Причин глобального кризиса «киноцивилизации» множество. Причина изоляции и инфантилизма новой итальянской режиссуры конкретна. Она оказалась «ударена» 1968 годом в том нежном возрасте, когда еще не выработалась самозащита. Многие оклемались от шока и заговорили только в конце 70-х. Их мучил комплекс безотцовщины. «Мною владел страх, как болезнь, – признается Джанни Амелио. – Годар, фигурально выражаясь, покончил с собой, оставив сыновей на произвол судьбы. Мы действовали, как зомби, пытающиеся выжить».
Если немецкое «молодое кино» зародилось благодаря постнацистскому культурному вакууму, для «новых итальянцев» питательной средой стал кризис марксизма, который переживали как личную травму. Но лишь один Моретти сумел облечь состояние аутсайдера, опоздавшего на поезд истории, в общечеловеческую драму, в тихий апокалипсис свершившейся катастрофы.

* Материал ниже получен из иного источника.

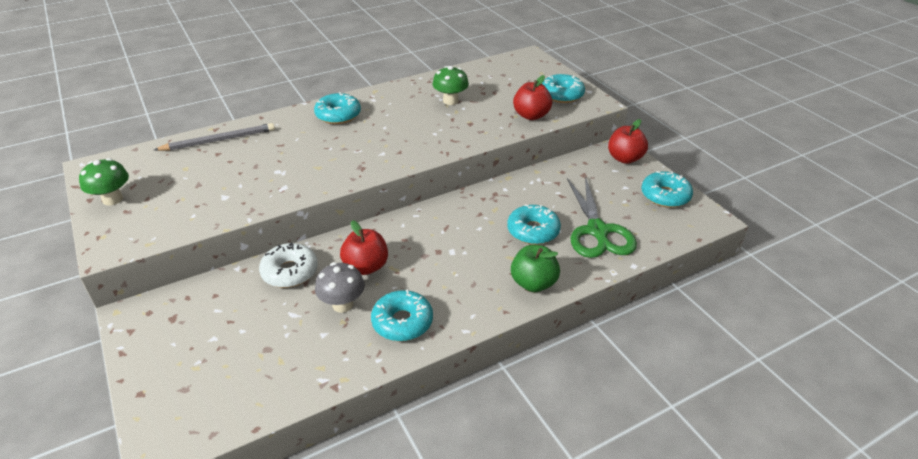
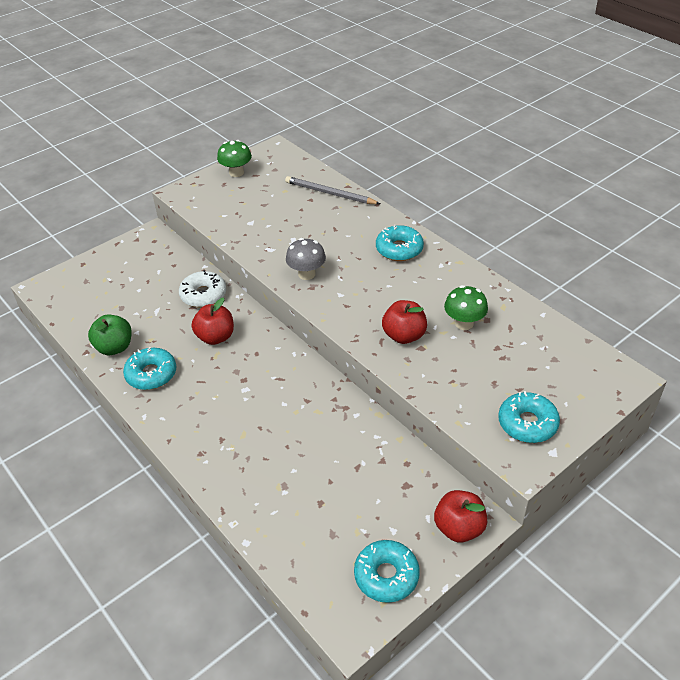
camera: 80 degrees right, 5 degrees up
(218, 140) = (330, 193): grey pencil -> grey pencil turned 150 degrees clockwise
(342, 304) = (169, 334): grey mushroom -> grey mushroom (306, 274)
(531, 116) = (459, 398): red apple -> red apple (404, 336)
(533, 231) = (287, 447): turquoise donut -> none
(533, 283) = (207, 456): green apple -> green apple (114, 347)
(597, 231) = (299, 505): green scissors -> none

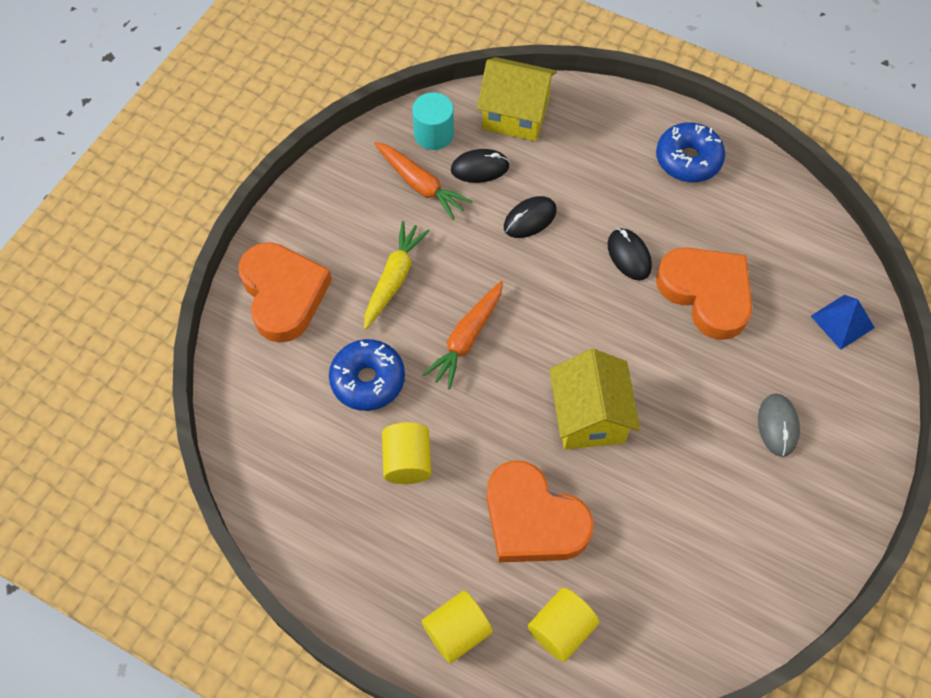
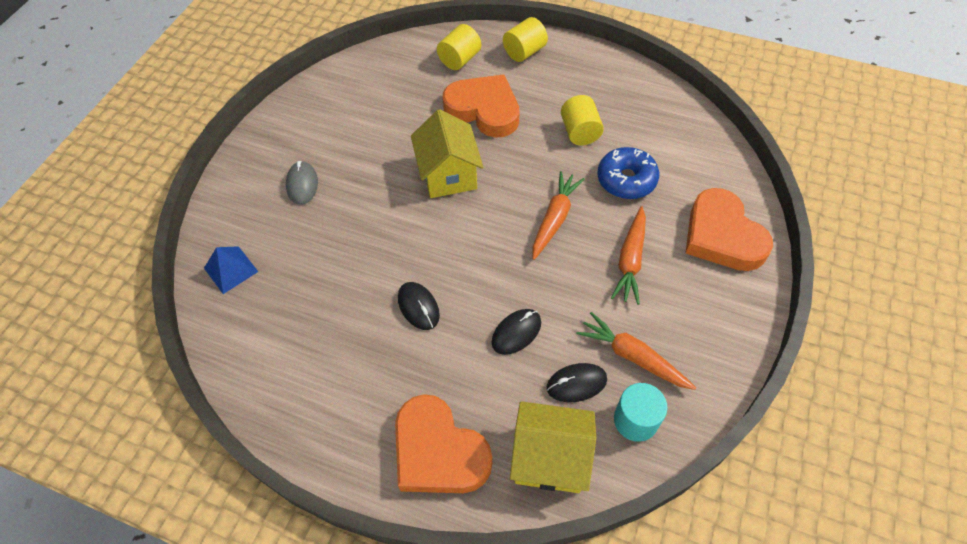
camera: 175 degrees right, 5 degrees down
(394, 279) = (630, 260): yellow carrot -> orange carrot
(688, 159) = (355, 422): blue donut -> none
(706, 293) = (348, 280): orange heart -> orange heart (438, 451)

Такова интонация его ранних картин «Я авторитарен» (1976) и «Ессе Bombo» (1978), название которой следует читать как анархистский парафраз библейского «Ессе Homo» – бессмысленный возглас растерянности героя-выкидыша 1968-го. С меланхоличной самоиронией камера фиксирует тусовки молодых интеллектуалов, томящихся в кафе и перекидывающихся загадочными жаргонизмами. Периодически кто-то восклицает: «Ну, я пошел», и порывается куда-то двинуться, но тут же оседает на месте. В основе «действия» – безнадежная рутинная путаница понятий, слов, настроений. Здесь не ждут не то что мессианского гула революции или неба в алмазах, а даже Годо.

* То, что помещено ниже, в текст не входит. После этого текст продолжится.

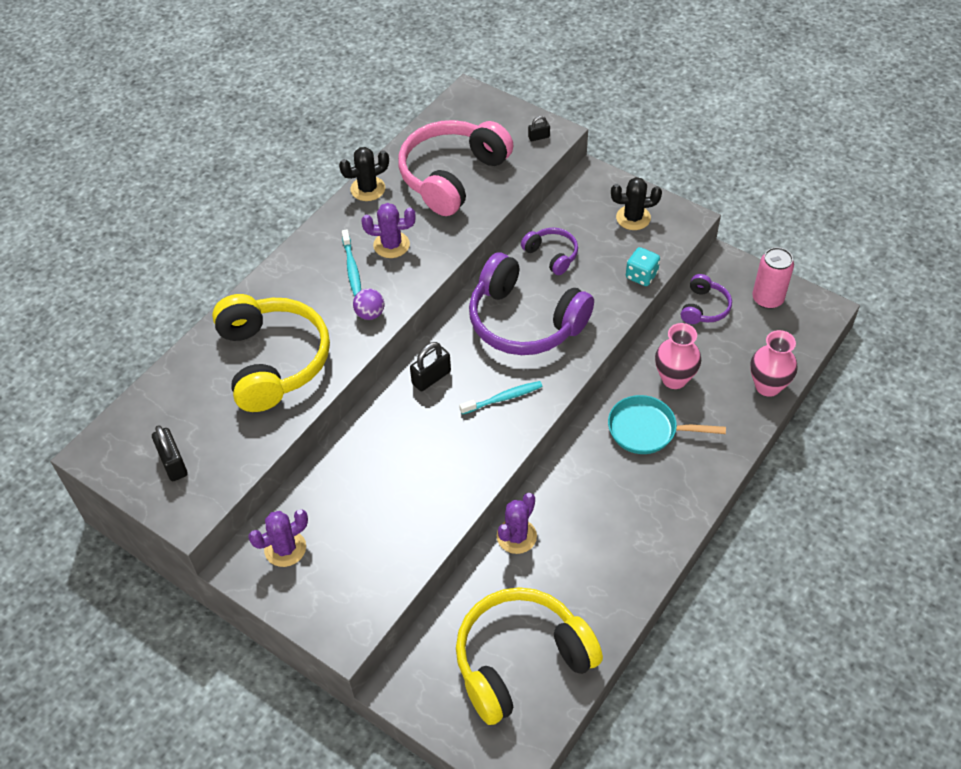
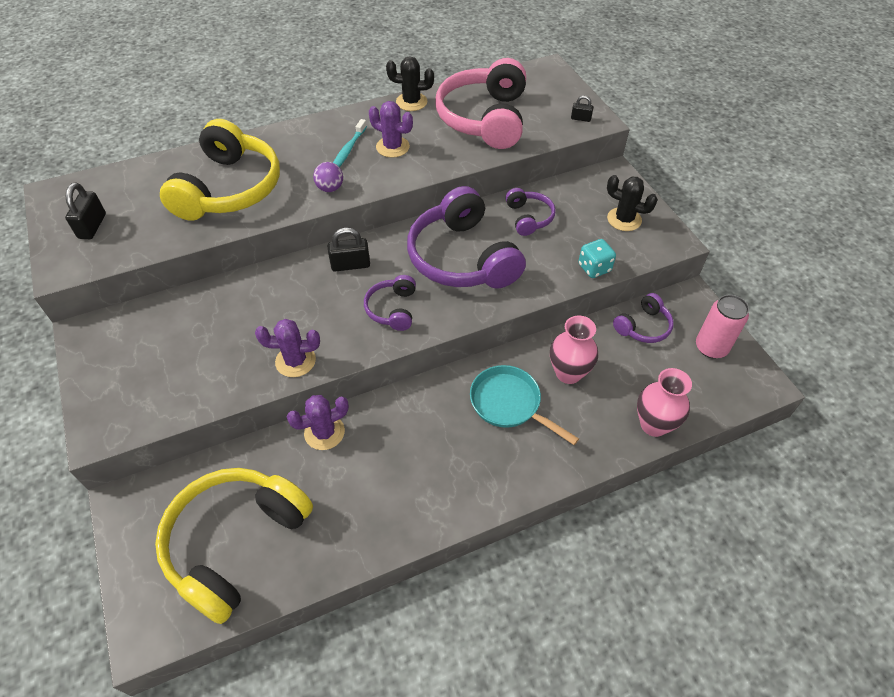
camera: 30 degrees right, 0 degrees up
(285, 548) = (126, 337): purple cactus -> purple cactus (295, 361)
(452, 176) = (484, 118): pink headphones -> pink headphones turned 60 degrees counterclockwise
(503, 398) = (392, 309): turquoise toothbrush -> purple headphones
(521, 660) = (235, 543): yellow headphones -> yellow headphones turned 60 degrees counterclockwise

Бездействие здесь может трансформироваться только в псевдодействие. Группа актеров, готовя никому не нужную авангардистскую постановку, предпринимает изнурительную вылазку в горы. Или: борцы с истеблишментом намерены оккупировать местную школу и сорвать занятия; но пока суть да дело, наступают каникулы. Бунт приобретает метафизический характер, а фильм – характер глобальной пародии, объектом которой становится все: от анархистской дури до тоталитарного местного «вождизма».

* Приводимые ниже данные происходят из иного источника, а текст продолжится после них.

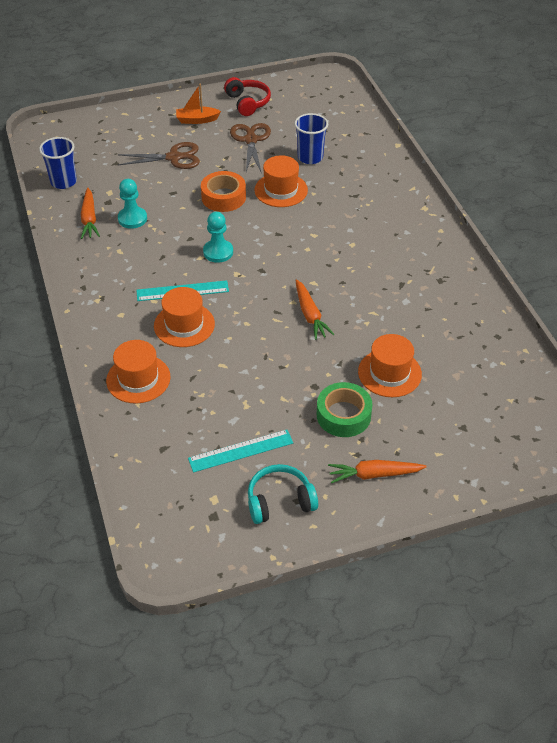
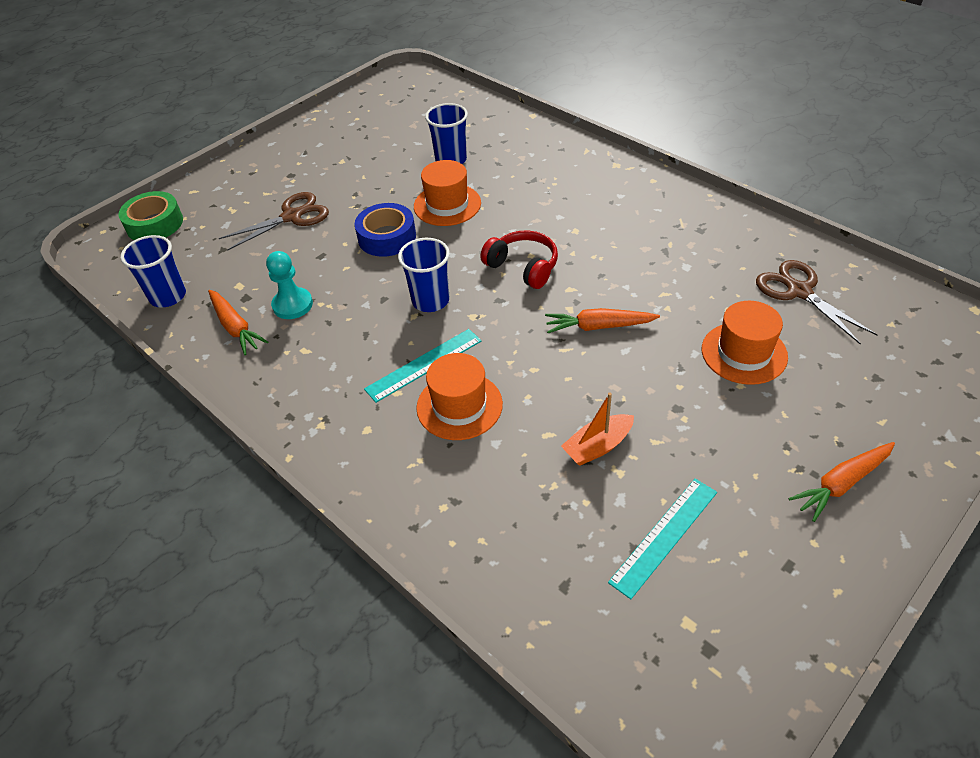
camera: 25 degrees left, 0 degrees up
(138, 379) = (455, 504): orange hat -> none
(197, 120) = (289, 167): orange boat -> orange boat (597, 446)
(218, 252) = (430, 300): turquoise pawn -> blue cup
(223, 197) = (387, 237): orange tape -> blue tape
(248, 103) = (334, 130): red headphones -> red headphones (523, 267)
(251, 140) = (369, 166): brown scissors -> brown scissors (799, 291)
(280, 501) = (769, 579): turquoise headphones -> none
(310, 315) = (598, 326): orange carrot -> orange carrot turned 135 degrees clockwise
(343, 415) = (741, 427): green tape -> green tape (154, 224)

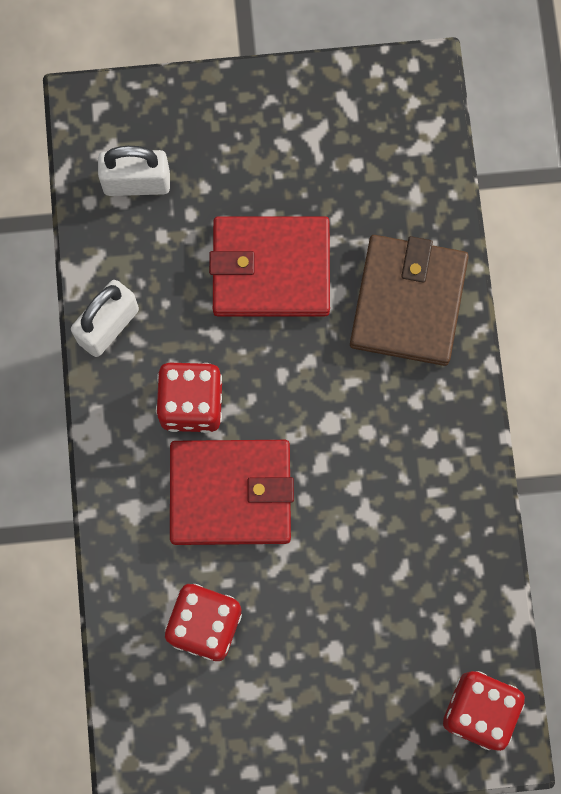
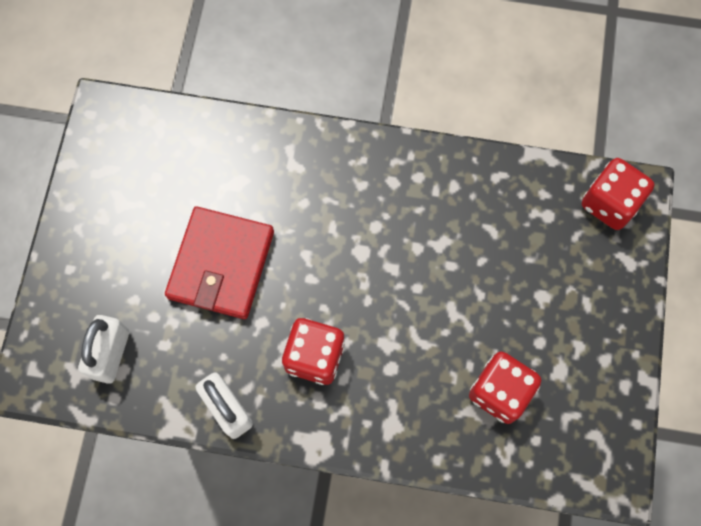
camera: 75 degrees left, 5 degrees down
(231, 493) = (397, 344): red wallet -> none
(408, 302) = (281, 169): brown wallet -> none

В первых же своих фильмах Моретти предложил свежую насмешливую интерпретацию вечной проблемы поколений. Сразу сформировался и центральный персонаж кинематографа Моретти. Это сыгранный самим режиссером Микеле – его альтер эго, целлулоидный брат, эксцентричная, утрированная маска. В этом снайперски придуманном и воплощенном типе ярче всего запечатлелись импотенция, анемия и внутренняя истерика поколения невротиков, к которым принадлежит сам Моретти. Красивый, высокого роста и хорошего сложения мужчина, Микеле всегда одинок и несчастлив в личной жизни; его тихий мелодичный голос то и дело сбивается на нервный фальцет, а лицо, особенно в диалогах с женщинами, искажается дурашливыми, порой монструозными гримасами.
«Ecce Bombo»
Когда на фестивале в Торонто была организована кинопрограмма с обязывающим названием «Итальянский Ренессанс», Моретти оказался единственным его зримым представителем. Инициатор программы Пирс Хэндлинг связал маску Моретти с традицией Чаплина и Бастера Китона. С последним его сближает флегматичная статика, анархистский же юмор отсылает к братьям Маркс. Есть черты общности с Вуди Алленом и Джерри Льюисом: недаром киноафиши с изображением кого-нибудь из американских комиков нередко мелькают в фильмах Моретти. С Алленом итальянского режиссера сближает художественная эксплуатация собственных неврозов; впрочем, если оба и изживают их через кинематограф, то делают это по-разному: Моретти, в отличие от своего американского коллеги, чрезвычайно политизирован.